This buddha statue is situated at the Sri Sambuddhaloka Vihara temple in Colombo, Sri Lanka.
Buddhism in Sri Lanka is primarily of the Theravada school, and constitutes the religious faith of about 70% of the population. According to traditional Sri Lankan chronicles (such as the Dipavamsa), Buddhism was introduced into Sri Lanka in the 2nd century BCE by Venerable Mahinda, the son of the Emperor Ashoka, during the reign of Sri Lanka’s King Devanampiya Tissa. During this time, a sapling of the Bodhi Tree was brought to Sri Lanka and the first monasteries were established under the sponsorship of the Sri Lankan king. The Pali Canon, having previously been preserved as an oral tradition, was first committed to writing in Sri Lanka around 30 BCE.

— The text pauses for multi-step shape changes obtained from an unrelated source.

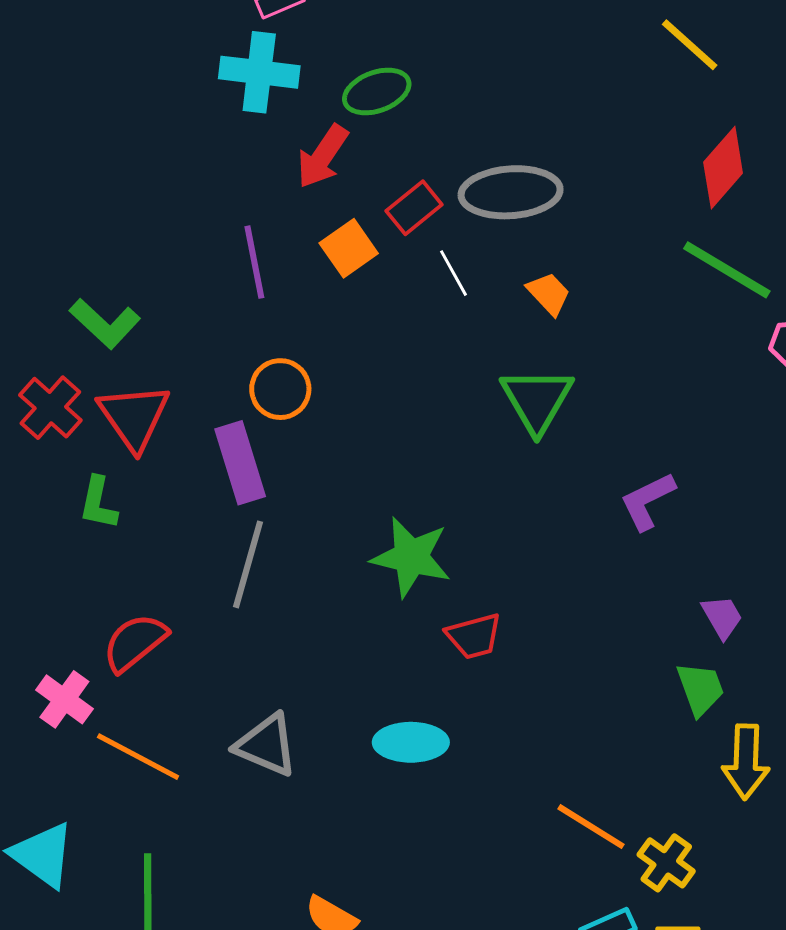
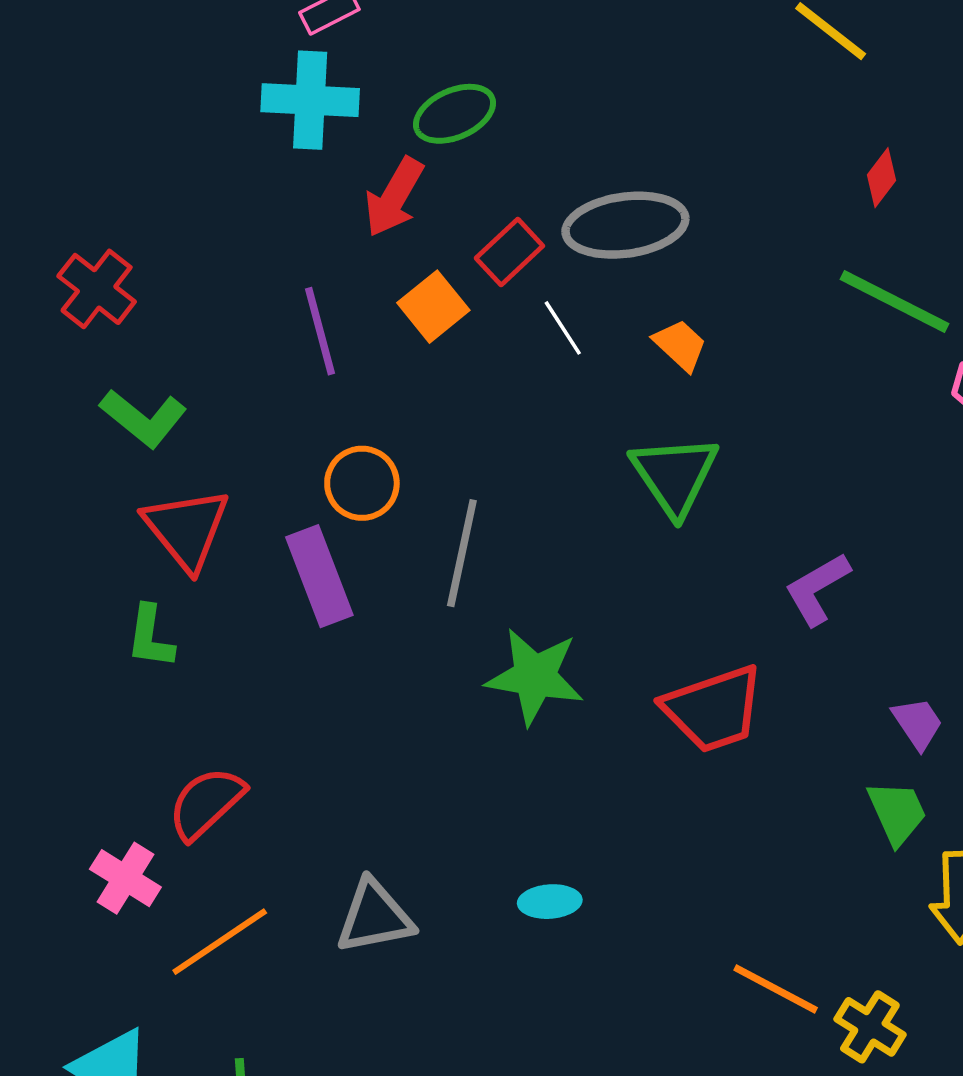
red diamond: (723, 168) -> (882, 178), size x0.6
red cross: (50, 408) -> (97, 289), moved
gray line: (248, 564) -> (462, 553), moved
red trapezoid: (474, 636) -> (713, 709), moved, size x1.5
cyan ellipse: (411, 742) -> (550, 902), size x0.7
gray triangle: (266, 745) -> (375, 917), turned -30
orange line: (138, 757) -> (220, 942), turned -58

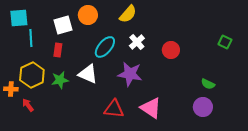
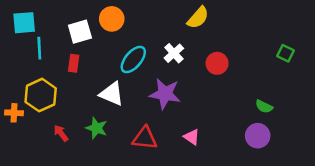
yellow semicircle: (128, 14) -> (198, 18), moved
green star: (60, 80) -> (96, 128), moved, turned 30
red arrow: (28, 105) -> (61, 133), moved
pink triangle: (151, 108) -> (192, 137), size x0.6

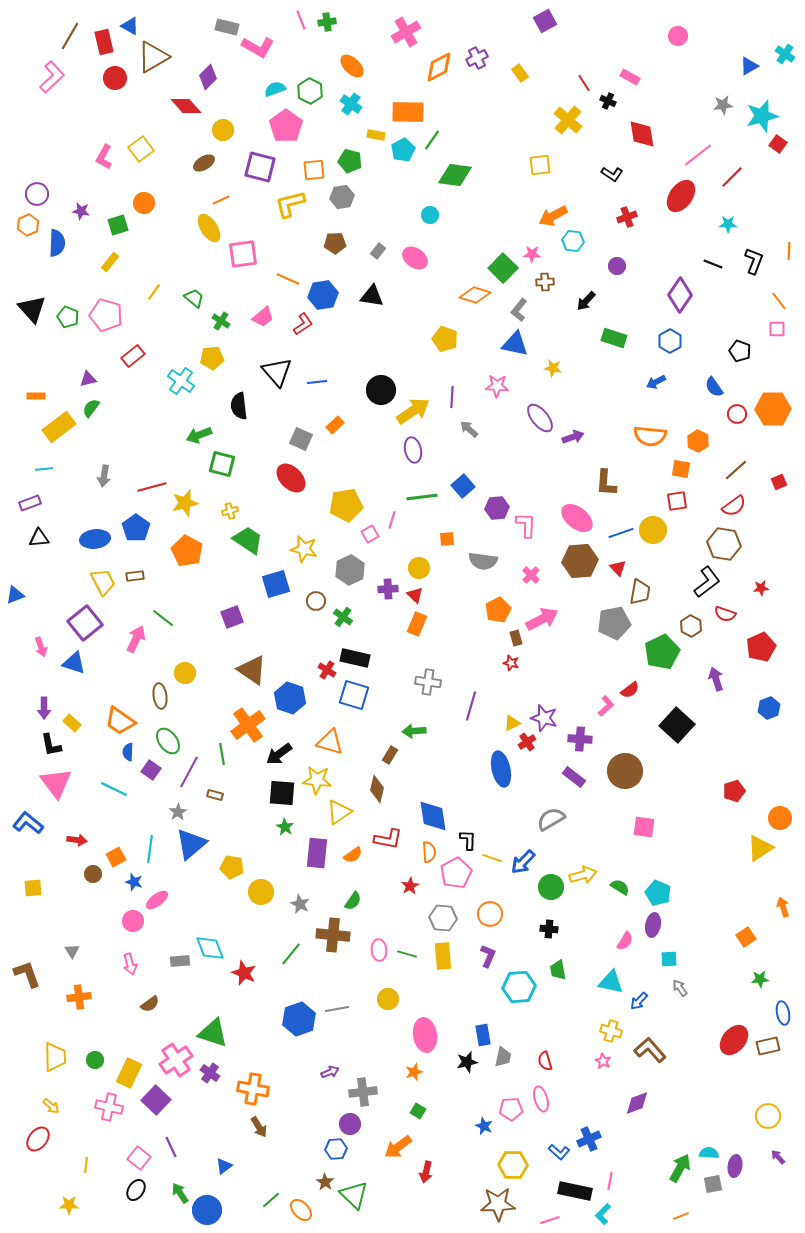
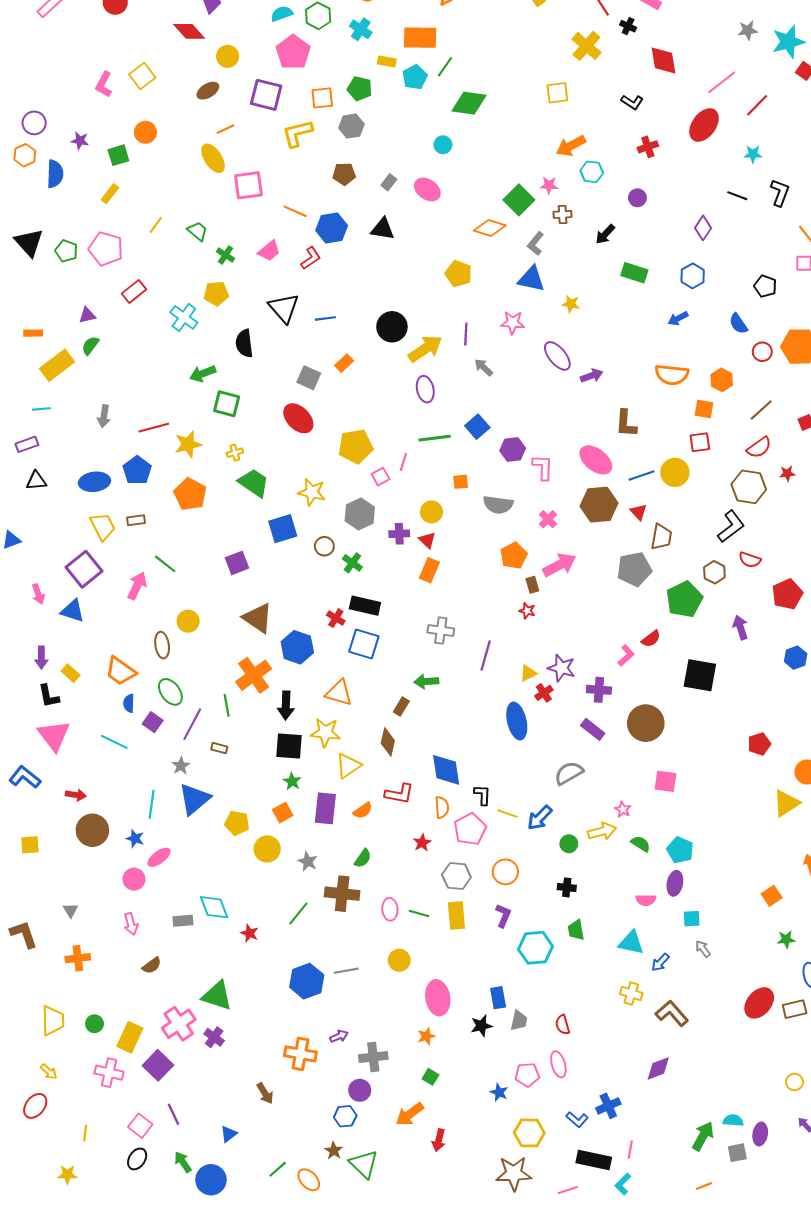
purple diamond: (680, 295) -> (703, 228), size x0.7
red star: (761, 588) -> (787, 473), moved
black square: (677, 725) -> (700, 675), turned -32
black arrow: (279, 754) -> (286, 705), turned -52
orange square: (116, 857) -> (283, 813), moved
brown circle: (93, 874) -> (92, 830), size x1.8
green circle: (551, 887) -> (569, 844), size x0.7
pink semicircle: (625, 941) -> (646, 900), turned 60
red star: (244, 973) -> (249, 933), size x0.7
pink star: (603, 1061) -> (623, 809), moved
orange cross: (253, 1089) -> (300, 1054), moved
yellow circle: (768, 1116) -> (795, 1082), size x0.7

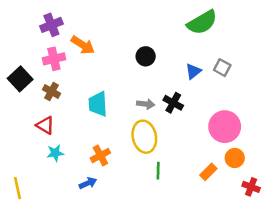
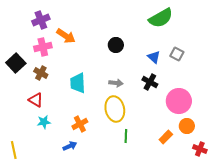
blue triangle: (193, 71) -> (154, 57), turned -40
black cross: (173, 103) -> (150, 82), moved

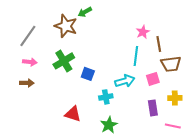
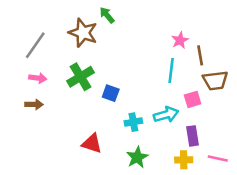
green arrow: (85, 12) -> (107, 15), turned 80
cyan arrow: (125, 81) -> (166, 115), moved
yellow cross: (175, 98) -> (184, 160), moved

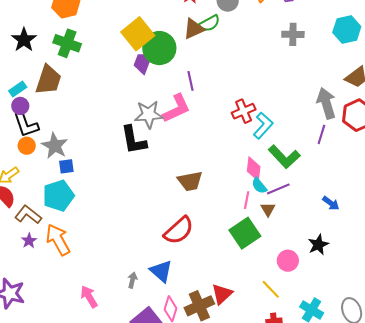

Sri Lanka has the longest continuous history of Buddhism of any Buddhist nation, with the Sangha having existed in a largely unbroken lineage since its introduction in the 2nd century. During periods of decline, the Sri Lankan monastic lineage was revived through contact with Myanmar and Thailand. Periods of Mahayana influence, as well as official neglect under colonial rule, created great challenges for Theravada Buddhist institutions in Sri Lanka, but repeated revivals and resurgences – most recently in the 19th century CE – have kept the Theravada tradition alive for over 2,000 years.